Five supersize stars are found

Scientists have discovered five supersize stars in other galaxies on a par with the monstrous stellar system in our own Milky Way.

Eta Carinae is the brightest and most massive star system within 10,000 light-years of us. The binary system is located in the southern constellation of Carina, a ship’s keel, and outshines our own sun by 5 million times.

Rubab Khan, a researcher at NASA’s Goddard Space Center in Maryland, reported on the discovery of five “Eta twins.” The Hubble Space Telescope and NASA’s Spitzer Space Telescope helped identify them. Khan says the discovery will shed light on the evolution of these stellar heavyweights.

 

Making concrete from Martial soil

If humans were to attempt to colonize Mars, transporting construction materials will be difficult and expensive.

Researchers at Northwestern University have proposed an alternative, a kind of concrete that can be made with materials from Mars itself: sulfur and Martian soil.

The sulfur concrete is almost as strong as conventional concrete, durable in acid and salt environments, and entirely recyclable, the researchers say. Sulfur has been used as a bonding agent since ancient times.

 

Romans suffered many infections

Two thousand years ago, the ancient Romans introduced public multiseat toilets, hand-washing stations, sewage systems, aqueducts for drinking water, and heated public baths. A study finds that despite these sanitation advances, Romans of the time suffered just as many, if not more, parasites and ectoparasites, like lice and fleas, as their counterparts in the preceding Iron Age.

The study by Piers Mitchell, a paleopathologist at the University of Cambridge in Britain, is the first to use archaeological evidence to assess how Roman practices affected health.

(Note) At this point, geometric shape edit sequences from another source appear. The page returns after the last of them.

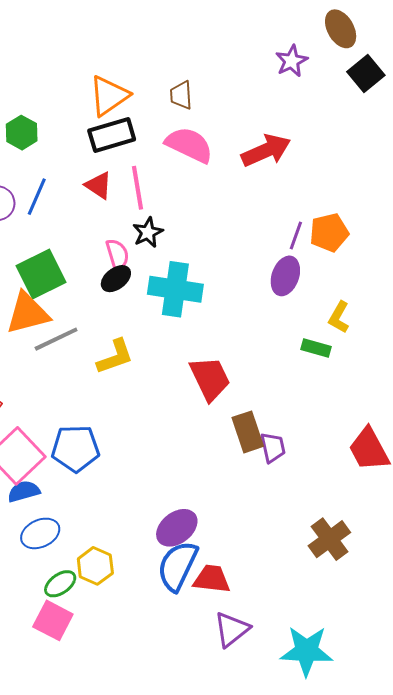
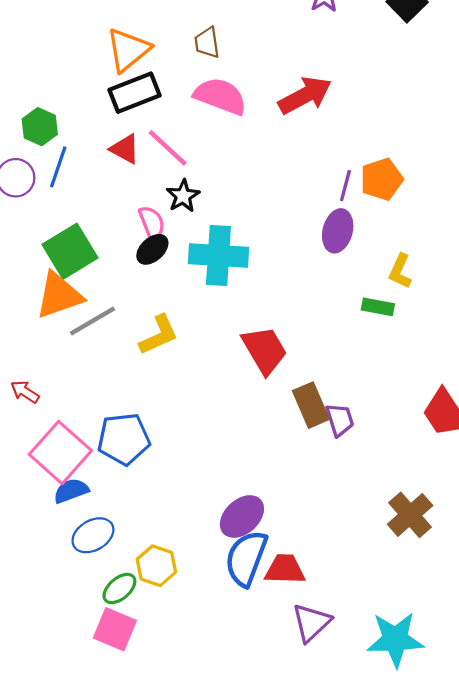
green hexagon: (22, 133) -> (40, 127), moved
pink line: (137, 188) -> (168, 148), turned -33

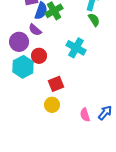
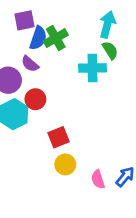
cyan cross: (76, 48) -> (92, 68), moved, turned -30
yellow circle: (52, 105) -> (65, 164), moved

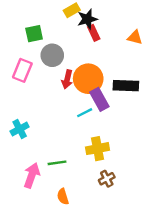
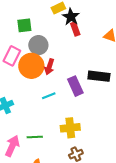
black star: (87, 19) -> (71, 17), turned -30
orange circle: (88, 79) -> (31, 66), moved
cyan line: (85, 113) -> (49, 96), moved

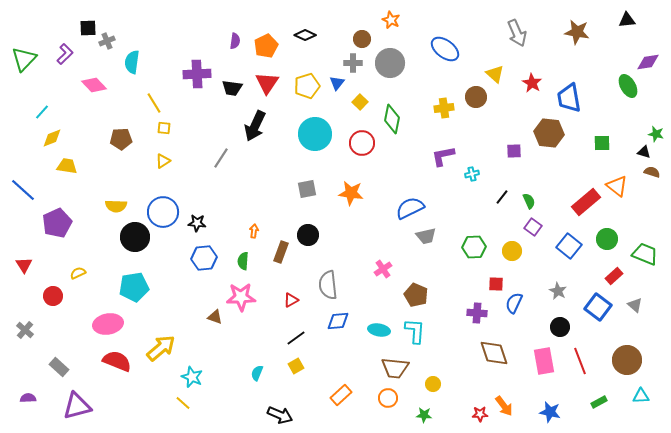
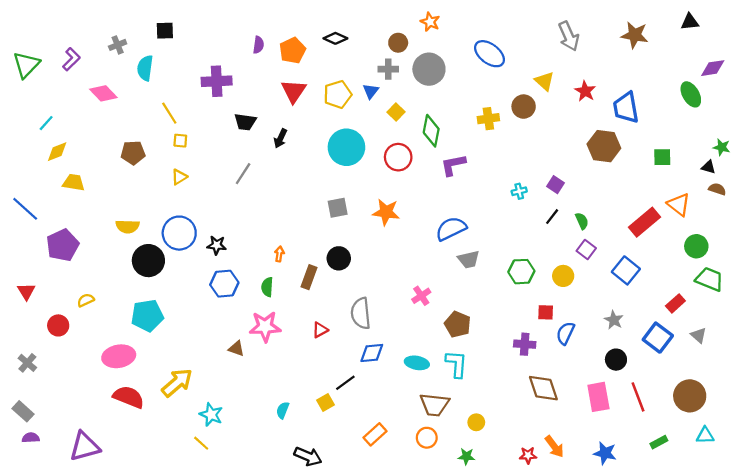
black square: (88, 28) -> (165, 31), moved
black trapezoid: (232, 88) -> (245, 122), moved
black arrow: (255, 126) -> (280, 138), size x0.6
purple square: (514, 151) -> (555, 185), moved, turned 35
purple L-shape: (443, 156) -> (453, 165), moved
green circle: (607, 239) -> (696, 246), moved
black line: (296, 338) -> (345, 383), moved
gray rectangle: (59, 367) -> (23, 411), moved

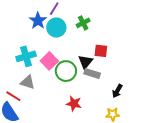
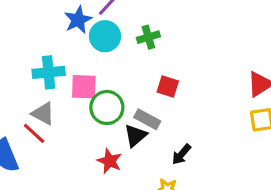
pink square: (49, 61) -> (84, 87), turned 36
black triangle: (85, 62) -> (135, 135), moved
red line: (13, 96) -> (34, 133), moved

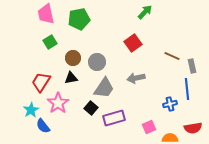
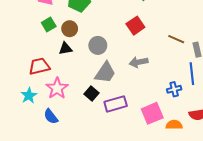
brown circle: (73, 58) -> (70, 29), moved
black triangle: (71, 78) -> (65, 49), moved
red trapezoid: (41, 82) -> (39, 66), turned 45
blue semicircle: (43, 126) -> (51, 116), moved
pink square: (149, 127) -> (152, 113), size x1.5

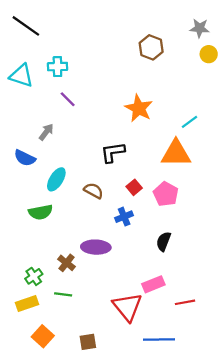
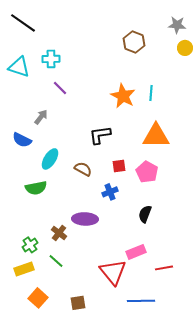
cyan line: (189, 122) -> (151, 93), moved, turned -49
red square: (134, 187) -> (119, 166), turned 32
green line: (63, 294) -> (56, 261), turned 35

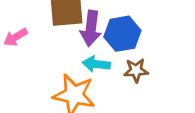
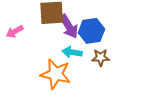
purple arrow: (91, 28) -> (69, 26), turned -40

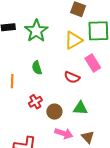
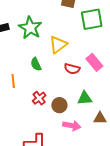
yellow triangle: (73, 40) -> (58, 45), moved
pink rectangle: (93, 63) -> (94, 62), moved
brown triangle: (88, 137) -> (100, 118), moved, turned -40

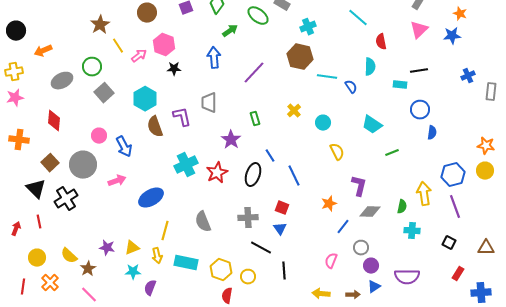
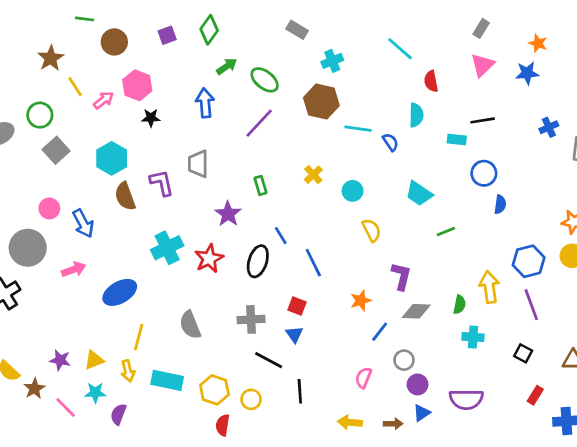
green ellipse: (258, 16) -> (265, 80), moved
pink line: (89, 295) -> (66, 407), moved

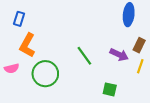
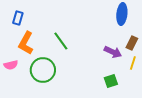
green line: (84, 56) -> (61, 41), moved
green square: (110, 89) -> (111, 81), moved, turned -32

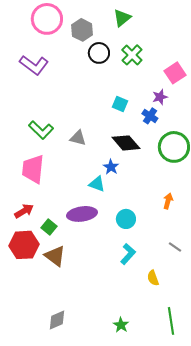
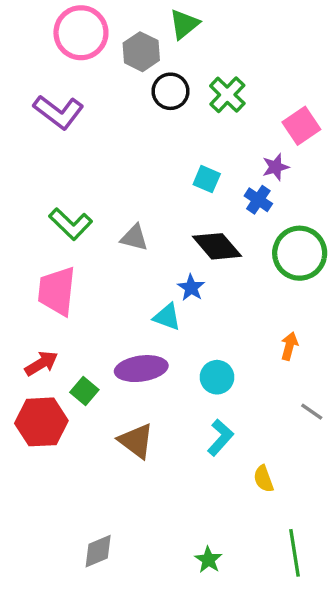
green triangle: (122, 18) -> (184, 24), moved
gray line: (175, 247) -> (312, 412), moved
brown triangle: (55, 256) -> (136, 441), moved

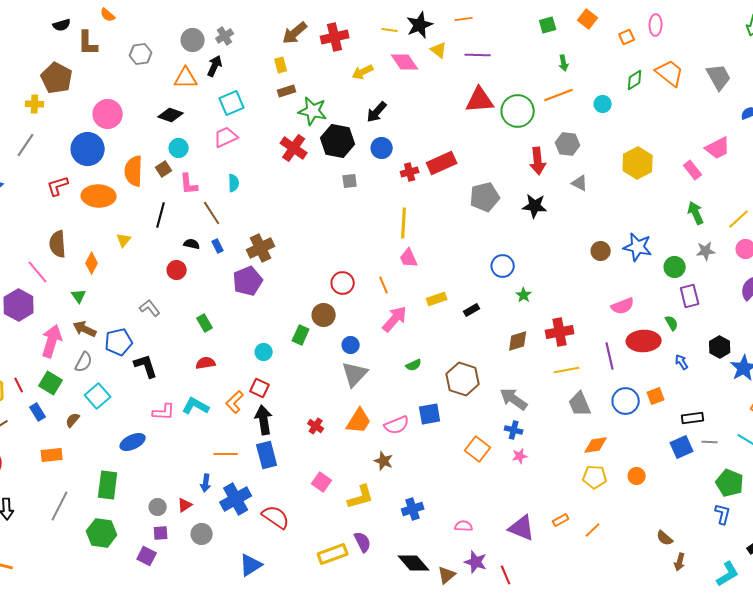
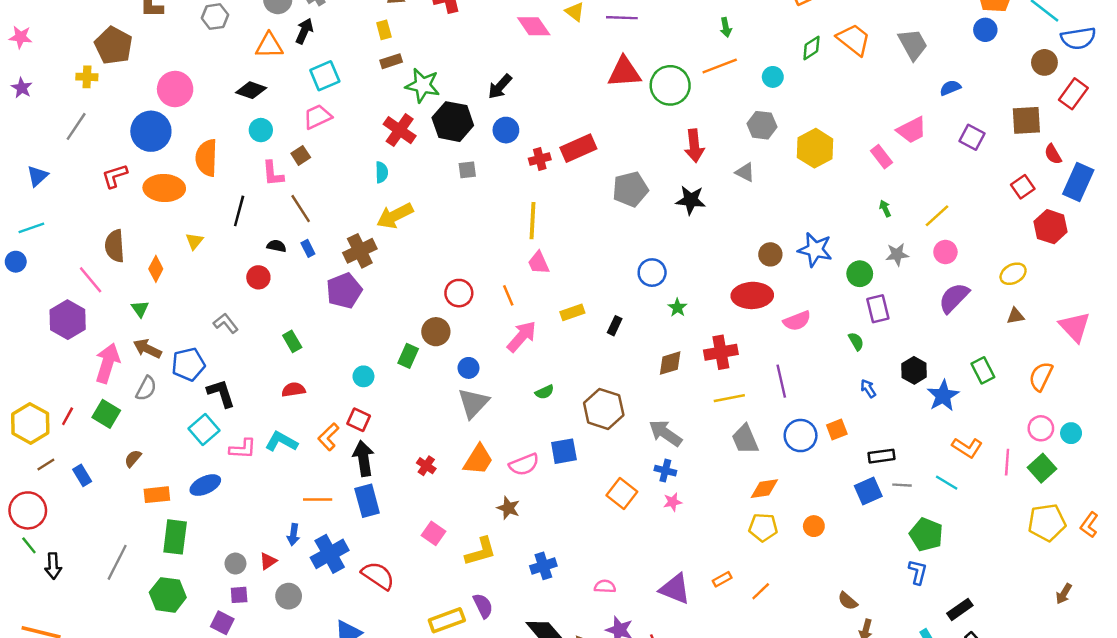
yellow arrow: (363, 72) -> (395, 216), moved, size x1.4
gray hexagon: (568, 144) -> (762, 125), moved
brown square: (164, 169) -> (301, 155), moved
cyan semicircle: (234, 183) -> (382, 172), moved
green arrow: (696, 213) -> (885, 209), size x0.6
black rectangle: (472, 310) -> (615, 326), turned -35
red ellipse: (644, 341) -> (752, 295), moved
red line: (19, 385) -> (68, 416), turned 56
cyan square: (98, 396) -> (204, 429), moved
blue rectangle: (38, 412) -> (82, 475), moved
orange rectangle: (52, 455) -> (157, 495), moved

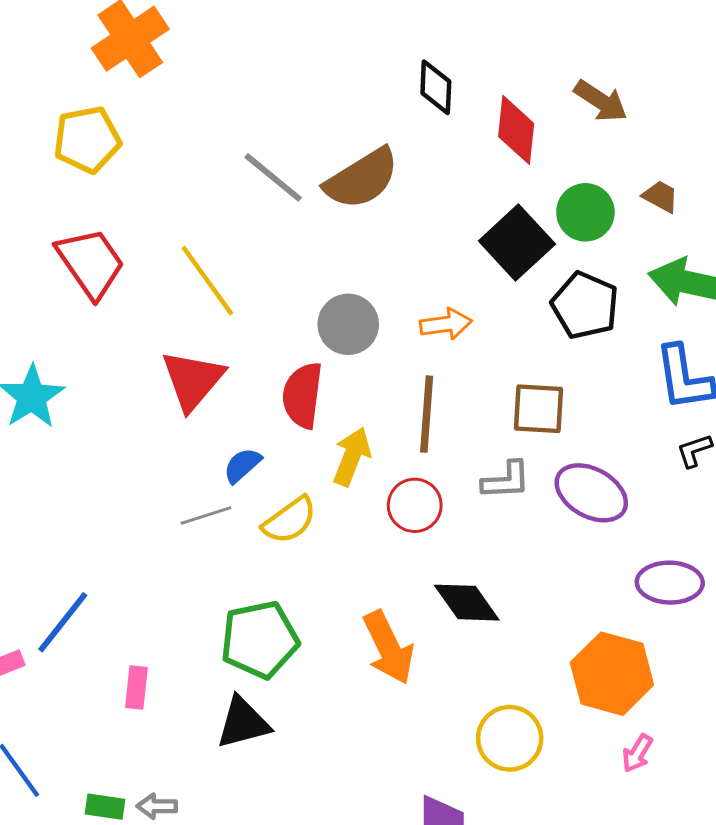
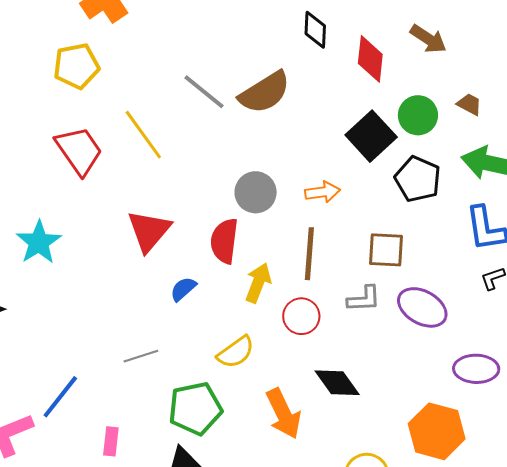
yellow line: (207, 281) -> (143, 135), moved
gray line: (206, 515) -> (141, 356), moved
yellow semicircle: (289, 520) -> (236, 352), moved

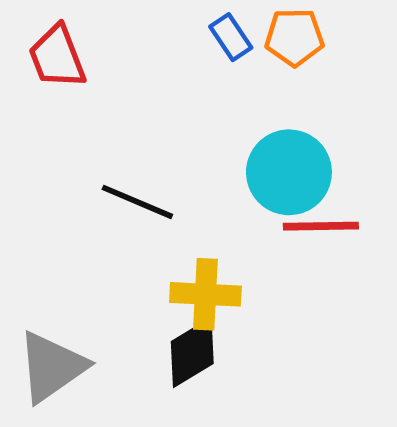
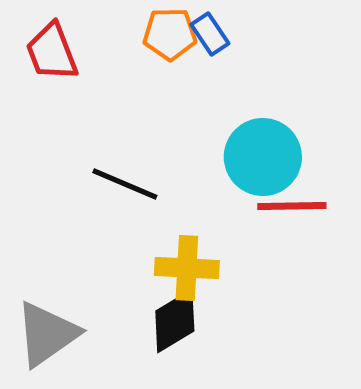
orange pentagon: (294, 37) -> (170, 34), moved

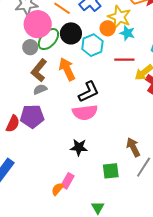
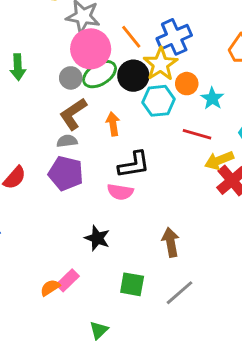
yellow star: (119, 17) -> (161, 64), moved
orange arrow: (67, 69) -> (113, 124), size x0.7
pink semicircle: (85, 112) -> (120, 192), size x0.7
purple pentagon: (32, 116) -> (66, 173), moved
brown arrow: (133, 147) -> (171, 242), moved

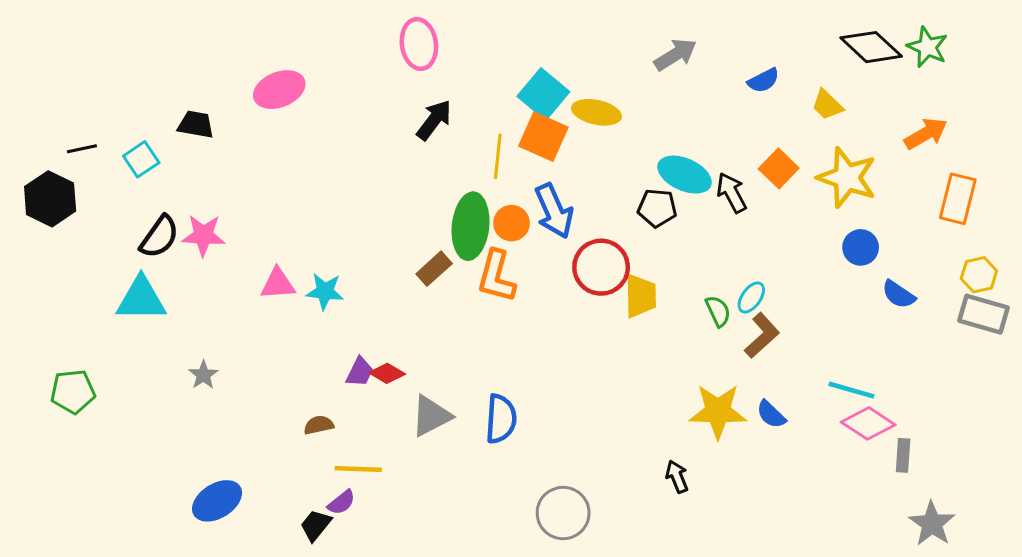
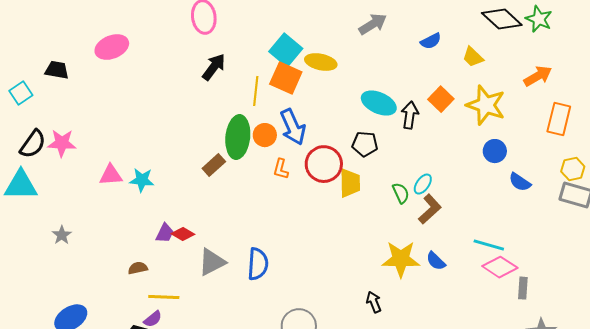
black arrow: (732, 193) -> (410, 115), turned 36
black pentagon: (657, 208) -> (365, 144), moved
orange L-shape: (496, 276) -> (281, 169), moved, size x0.6

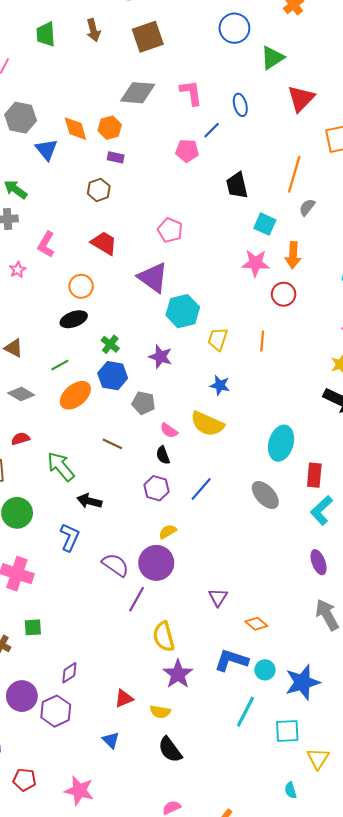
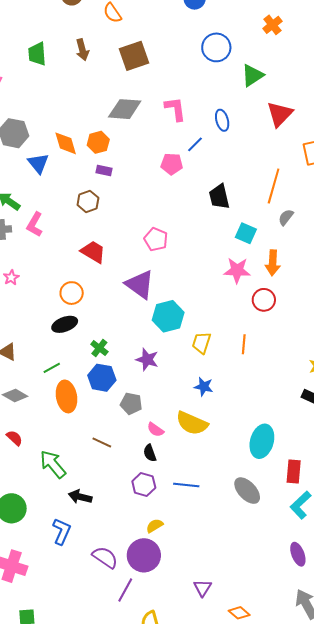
pink L-shape: (46, 244) -> (35, 224), moved
orange ellipse: (75, 395) -> (66, 396), turned -60
red semicircle: (20, 439) -> (14, 438), turned 60
blue line: (201, 489) -> (186, 485), turned 55

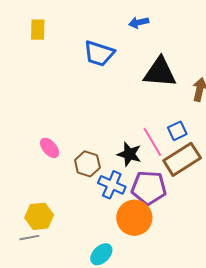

Mitchell looked for evidence of parasites in ancient latrines, human burial sites, fossilized feces, and in combs and textiles from excavation sites across Europe.

The study found that fish tapeworm eggs in particular were very widespread in Europe during the era of the Roman Empire. Romans were fond of a fish sauce called garum, Mitchell said. The sauce was not cooked, which might have destroyed the tapeworms, but fermented in the sun. “They used it to dip bread into, and it was traded across the empire,” Mitchell said. “There have been sunken Roman ships discovered with jars of lots of garum.”